In crafting our solution, we embarked on a comprehensive journey that began with a meticulous exploration of the dataset through Exploratory Data Analysis (EDA). This phase provided critical insights into the Singlife insurance domain, allowing us to understand the unique characteristics and challenges within the data. We delved into policyholder behaviors, identifying potential touchpoints that influence customer engagement and satisfaction during the insurance acquisition process. Following this, a rigorous data cleaning process unfolded, involving imputation to address missing values, one-hot encoding for categorical variables, and feature scaling to standardize numerical features. This step was crucial in preparing the data for subsequent analysis, ensuring its suitability for modeling within Singlife's context.

Moving forward, we delved into feature selection methodologies, employing techniques such as Pearson correlation, point biserial correlation, SelectKBest, and Lasso. These steps were pivotal in streamlining our dataset by identifying and retaining the most influential features specific to Singlife's policyholder interactions and behaviors while mitigating issues like multicollinearity.

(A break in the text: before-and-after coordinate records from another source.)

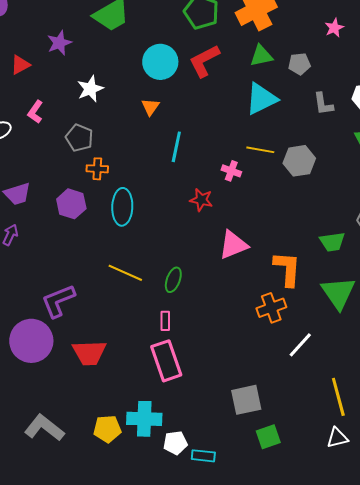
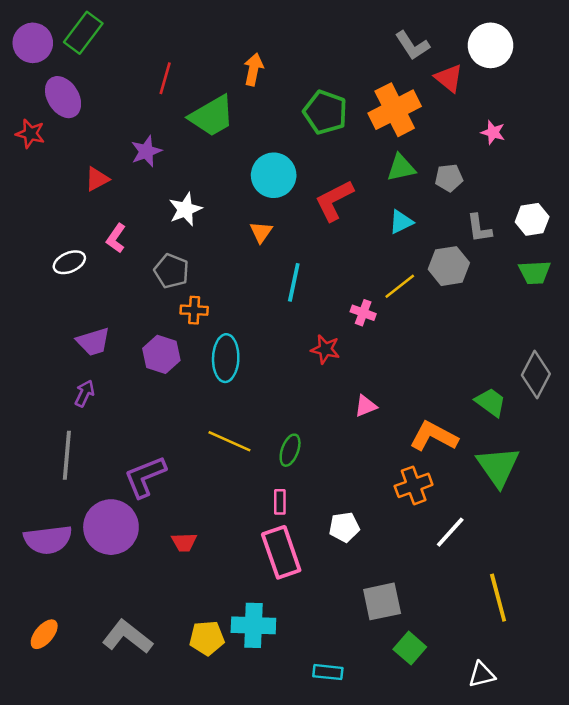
pink star: (334, 28) -> (493, 132), turned -30
red L-shape: (204, 61) -> (334, 200), moved
cyan triangle: (261, 99) -> (401, 222), size x0.6
yellow line: (260, 150) -> (400, 286), turned -48
gray hexagon: (299, 161) -> (449, 266), moved
green trapezoid: (332, 242) -> (490, 402), turned -136
pink triangle: (233, 245) -> (366, 406), size x0.6
orange L-shape: (287, 269) -> (434, 436), turned -66
red trapezoid: (89, 353) -> (184, 542), size x0.6
green square: (268, 437) -> (410, 648), turned -30
white triangle: (337, 438) -> (482, 675), moved
white pentagon: (175, 443) -> (344, 527), moved

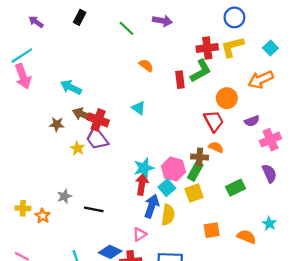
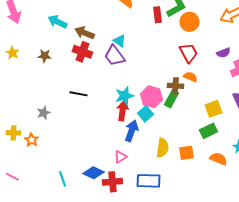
orange circle: (227, 98) -> (189, 22), moved
brown arrow: (83, 115) -> (84, 33), moved
purple trapezoid: (97, 138) -> (114, 56), moved
yellow star: (77, 148) -> (12, 53), moved
green rectangle: (236, 188) -> (208, 131), moved
yellow square: (194, 193) -> (213, 109), moved
gray star: (64, 196) -> (43, 113), moved
black line: (94, 209) -> (78, 94), moved
yellow semicircle: (168, 215) -> (162, 148), moved

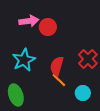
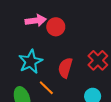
orange line: (59, 80) -> (46, 88), moved

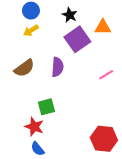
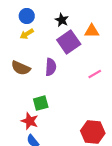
brown semicircle: (24, 68) -> (21, 68), turned 60

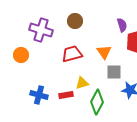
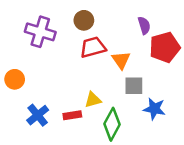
red trapezoid: (72, 54) -> (93, 47), moved
orange circle: (21, 55) -> (15, 79), moved
blue cross: (39, 95) -> (38, 115), turned 36

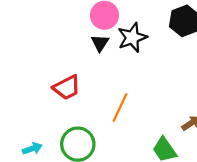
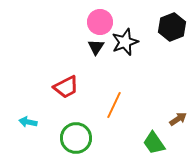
cyan arrow: (32, 149) -> (28, 122), moved, turned -150

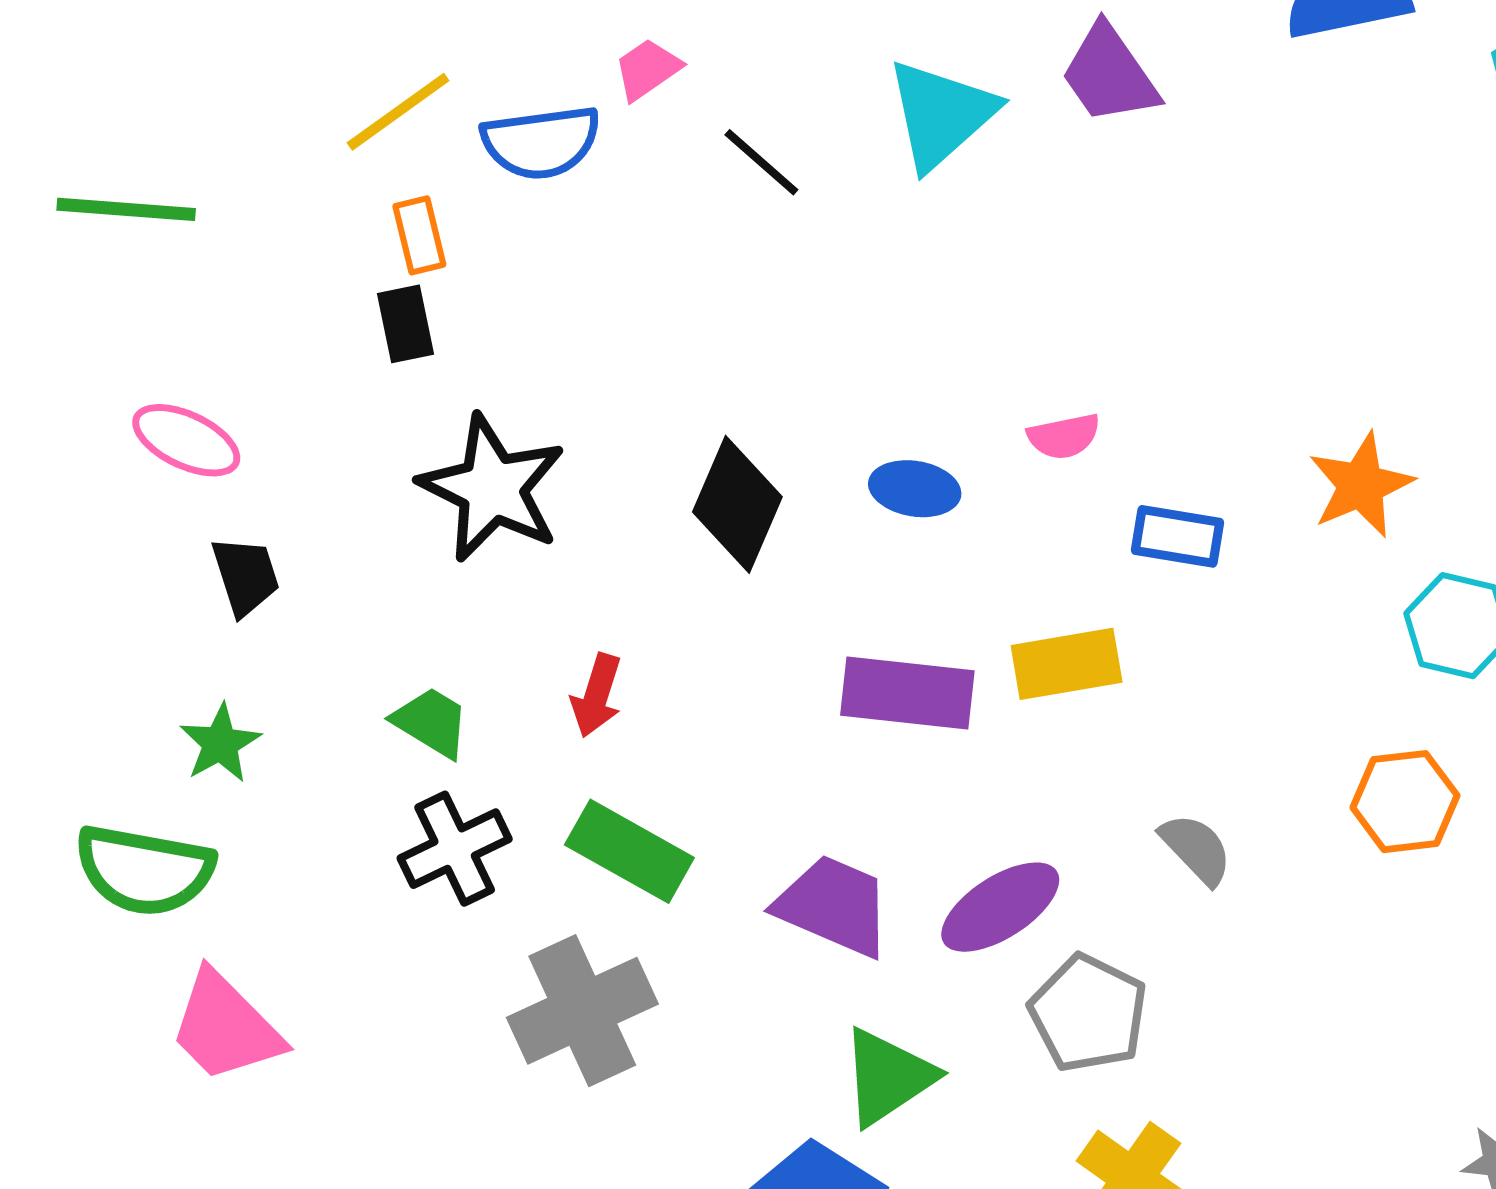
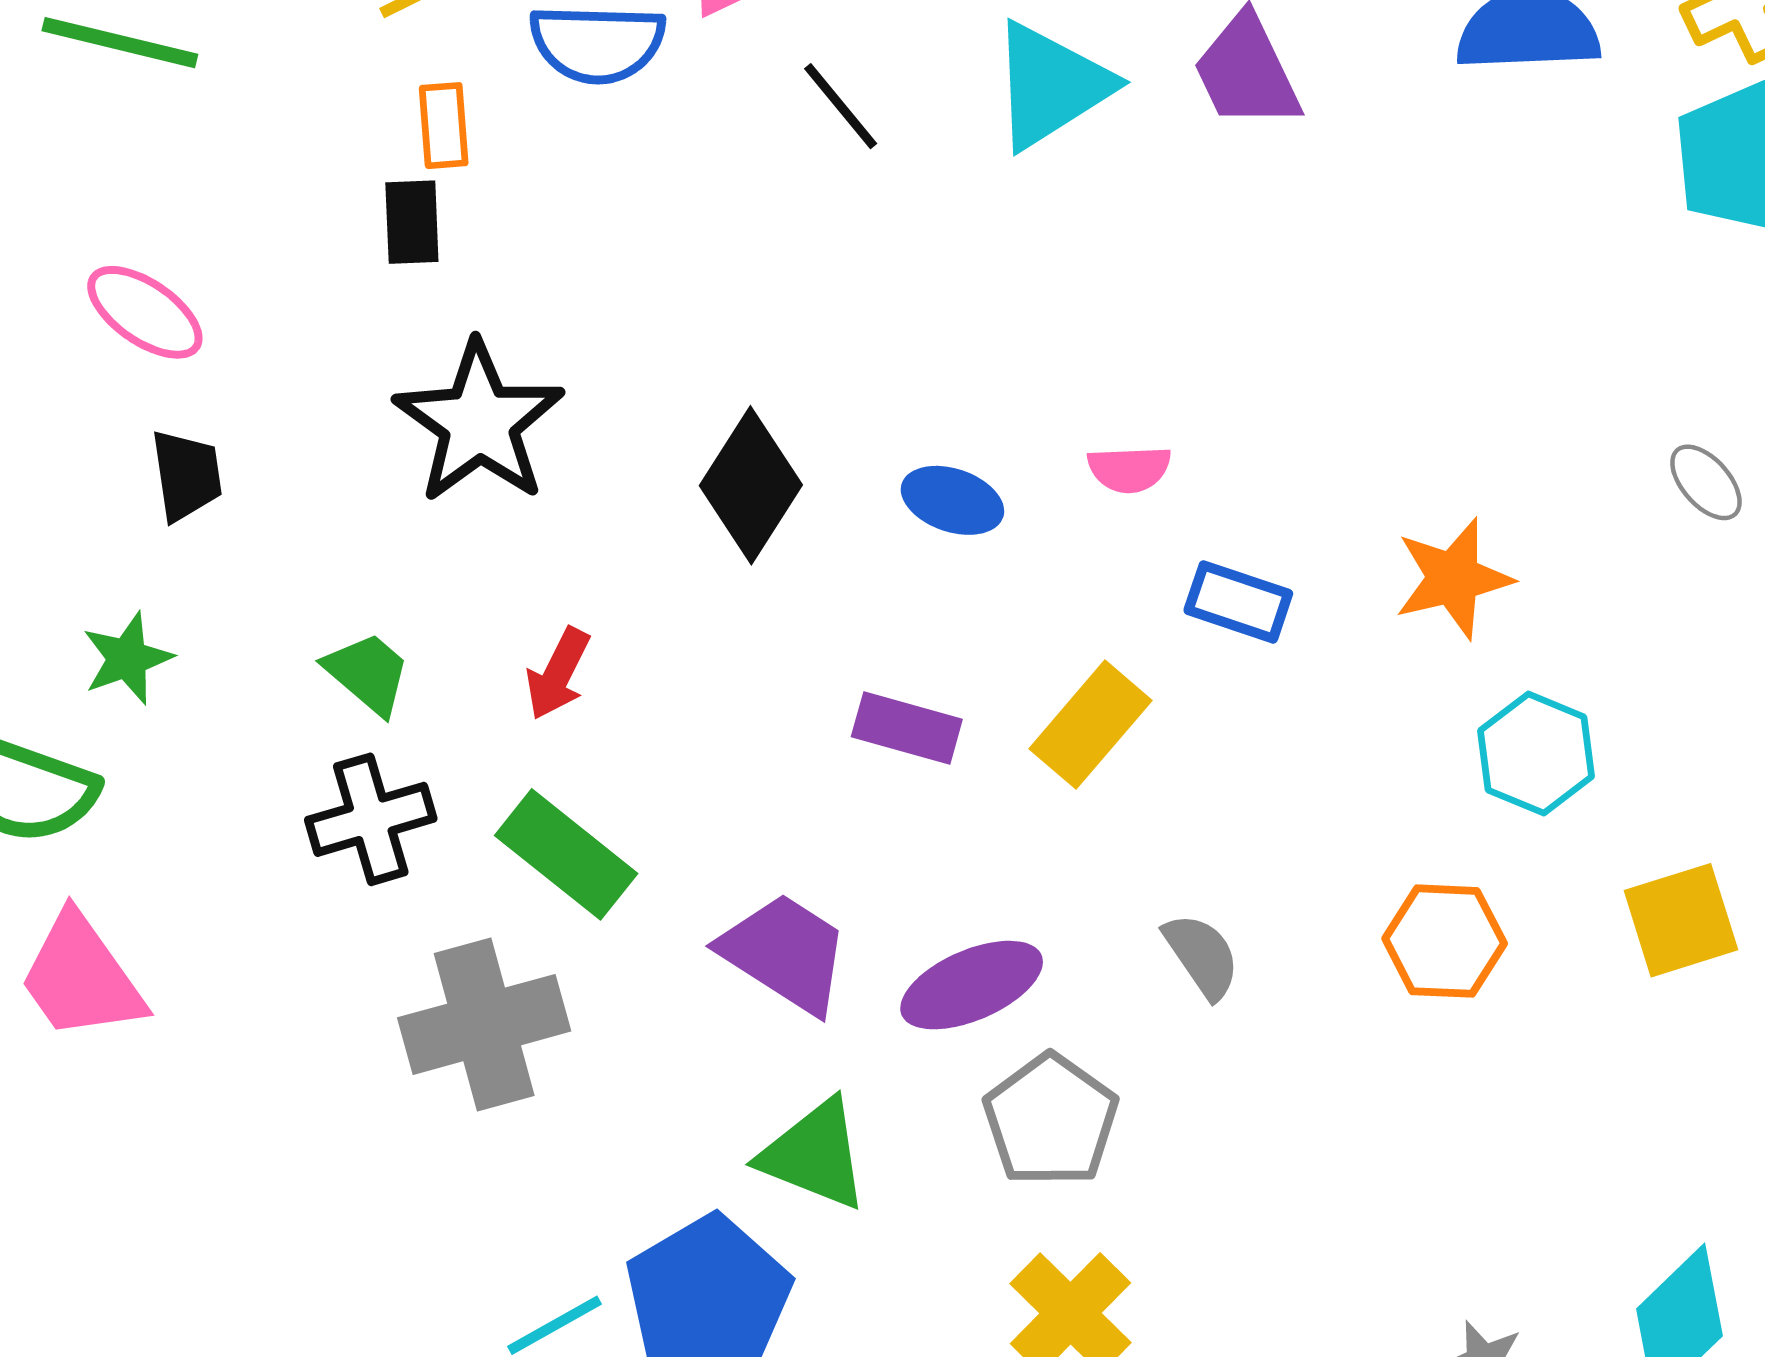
yellow rectangle: (1067, 664) -> (1091, 725), turned -49
purple rectangle: (907, 693) -> (907, 728), size x0.7
green triangle: (888, 1077) -> (814, 1155), turned 46

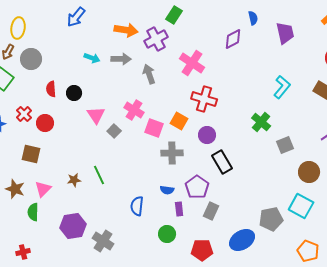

With a refined dataset in hand, the modeling stage commenced. Addressing class imbalances using the Synthetic Minority Over-sampling Technique (SMOTE), we endeavored to enhance the model's ability to generalize. Subsequently, we rigorously evaluated three distinct models in their effectiveness in predicting policyholder behaviors: the Decision Tree Algorithm pruned through Hyperparameter Tuning and a Support Vector Machine (SVM).

Upon careful analysis of the models' performance metrics—precision, recall, and accuracy—the Support Vector Machine consistently boasted the highest scores across these vital dimensions. We decided to focus on precision and recall as accuracy tends to be a misleading metric for imbalanced datasets, for example if the classifier predicts all individuals as non-purchasers it can still achieve a high accuracy while failing to identify any actual purchasers.

We made sure to tune the hyper-parameters of the model using GridSearchCV which also did k-fold cross validation to ensure that the model's performance was assessed across multiple subsets of the training data, reducing the risk of overfitting. It also helped us identify the optimal combination of hyper parameters for the model.